In the beginning, there was a lot of activity with the hashtag Black Lives Matter as well as people spreading awareness and information by sharing pictures of them at the protests. Do you believe that everyone that attended the protest was there because of the movement or just for a social media post and the looting?

It definitely depends on the protest. I want to make it super clear that there was no looting past the first night. That was the only night that there was anything that could have been considered a riot. The cops definitely treated us like we were rioting, we got tear-gassed for the next two weeks but that was the only time I saw any destruction at that scale, but that was long before Black Unity even existed. To answer your question on our Sunday afternoon protest people weren’t coming to those because they wanted to see rioting and destruction. But we did notice that after our Springfield protest where we got our shit kicked out of us by the cops, the next time we were in Springfield we had twice as many people. And we realized people want violence, people like drama, people wanna see things pop off. People want that Snapchat they can take and say, “Hey mom, I was in the riot.” But, at the end of the day, it makes me wonder if they are here for Black lives, are they here for Black liberation, are they here for the movement. 

What does Black Unity believe will happen after this election results?

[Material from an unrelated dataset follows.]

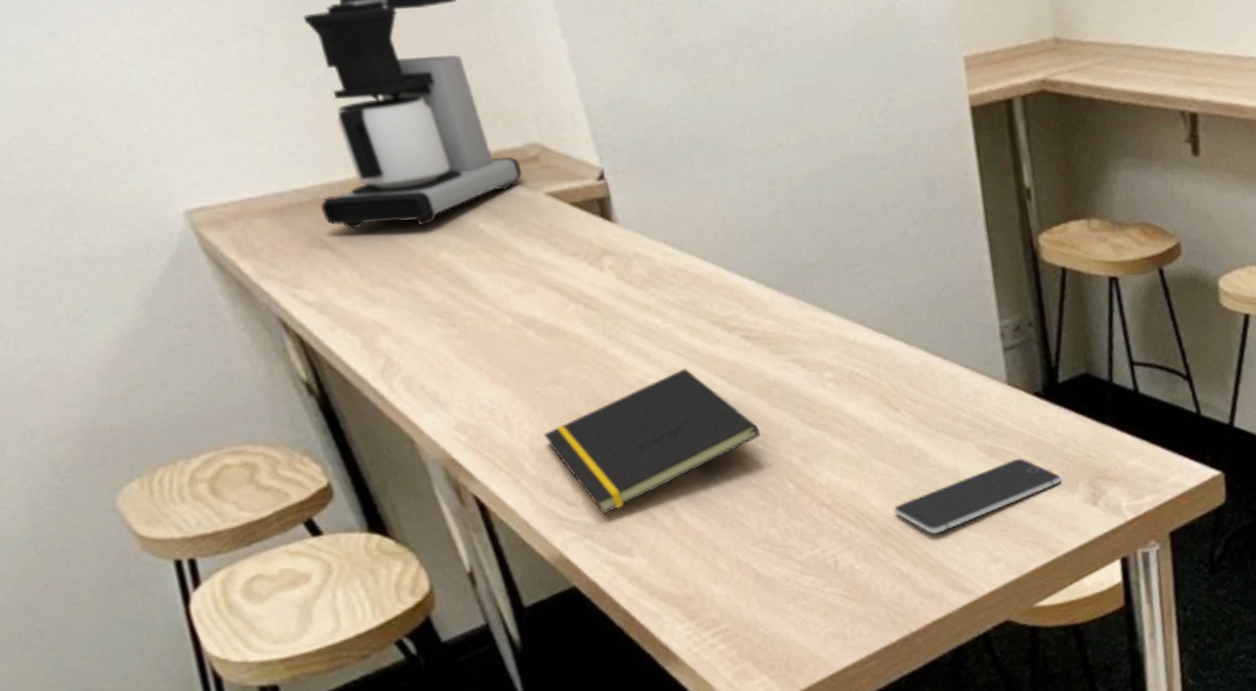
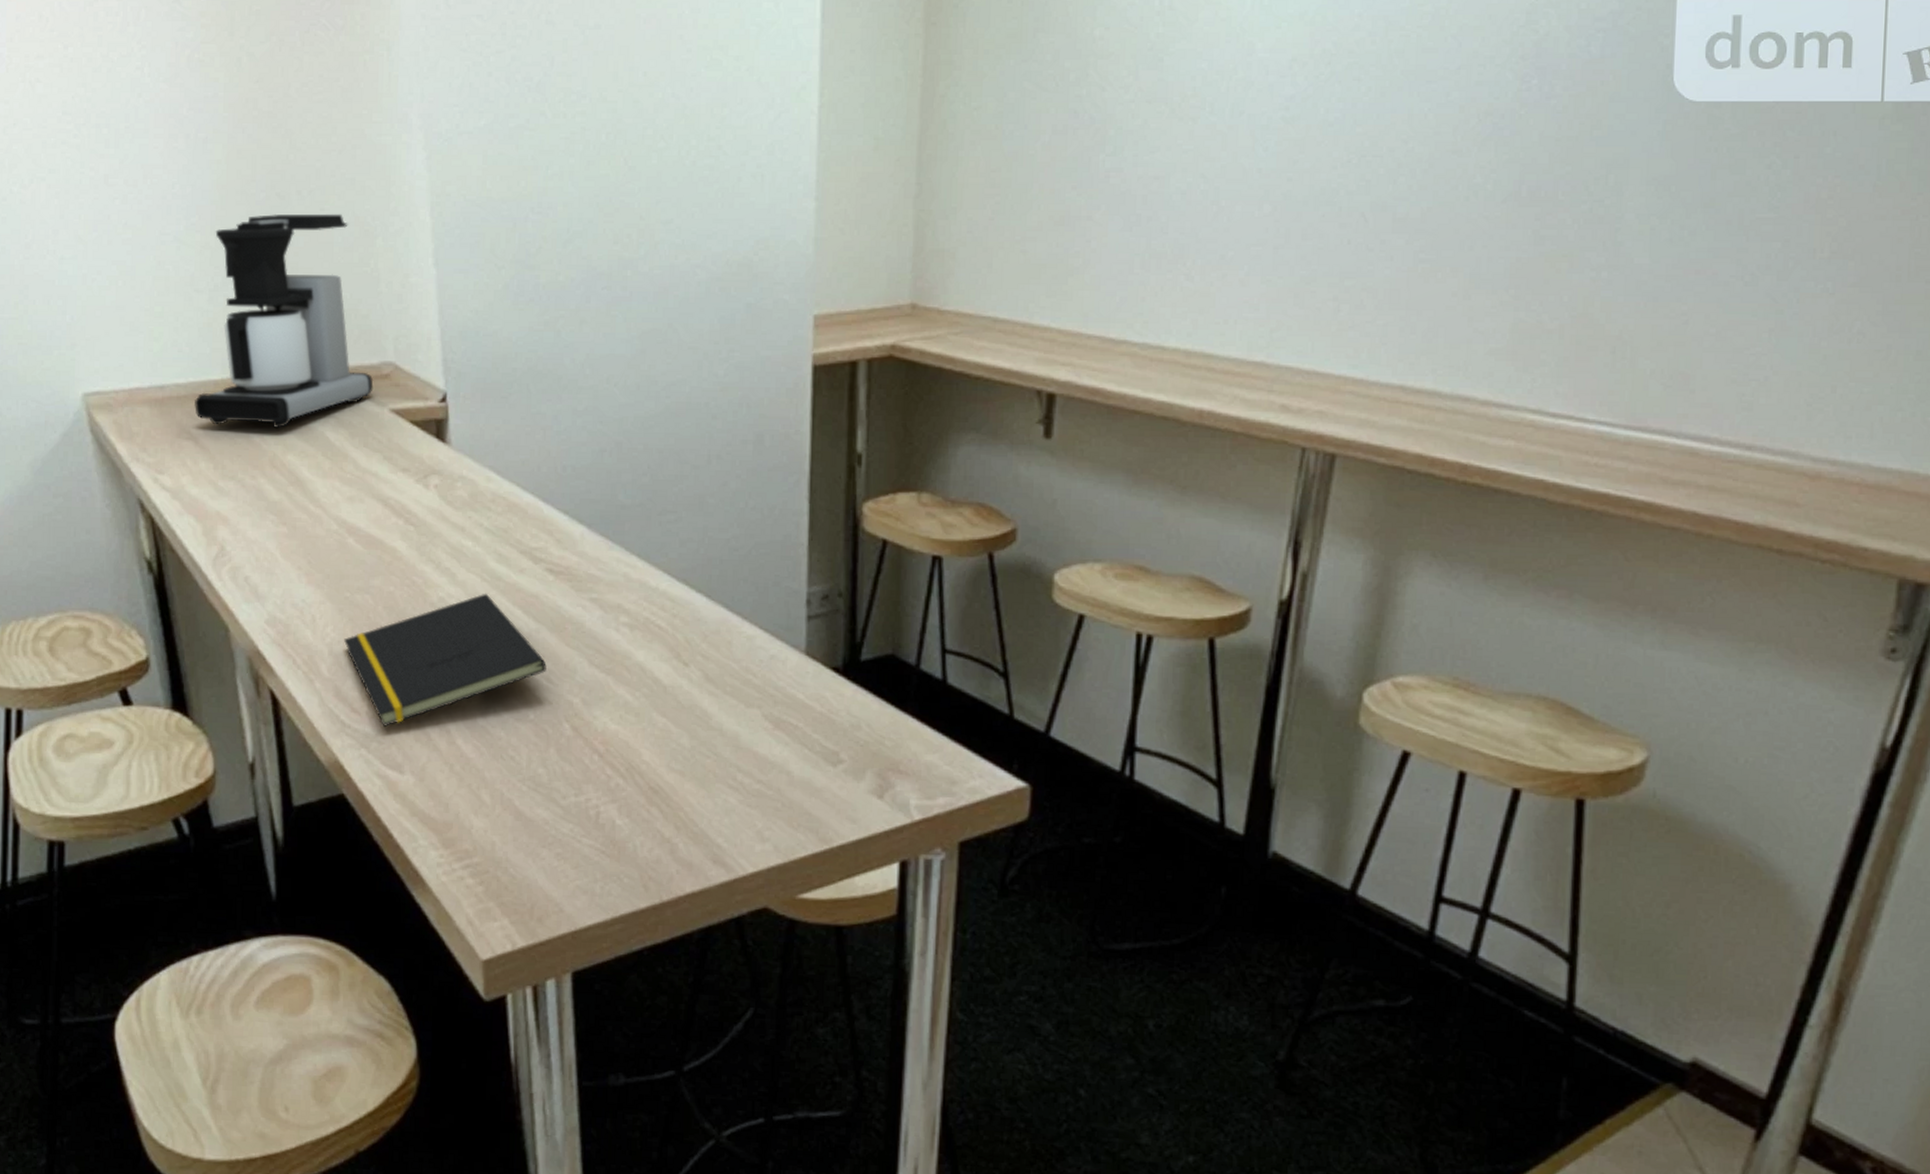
smartphone: present [893,458,1061,535] -> none [665,734,847,802]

I am really scared that we are gonna lose momentum. Say what you will about Trump but he radicalized an entire generation against him, and we saw that the numbers of the voters provided were record-breaking. I went to the march on D.C for the anniversary of MLK march and thousands of people were standing there at the Lincoln memorial as Alfred Sharpton is speaking, praising Kamala Harris and Joe Biden and everyone there cheering, these are all BLM activists. These are people from all over the country that have been on the streets fighting every day and they are cheering for the possibility of Joe and Kamala leading our country. At that moment I realized if they win these people are gonna go home. These people are gonna think we won, they are gonna think the movement is over. These next four years are gonna be spent personally reminding people that this is nowhere near over. Nothing has changed, we cut off one head and two more have risen. We still have two more enemies in the White House.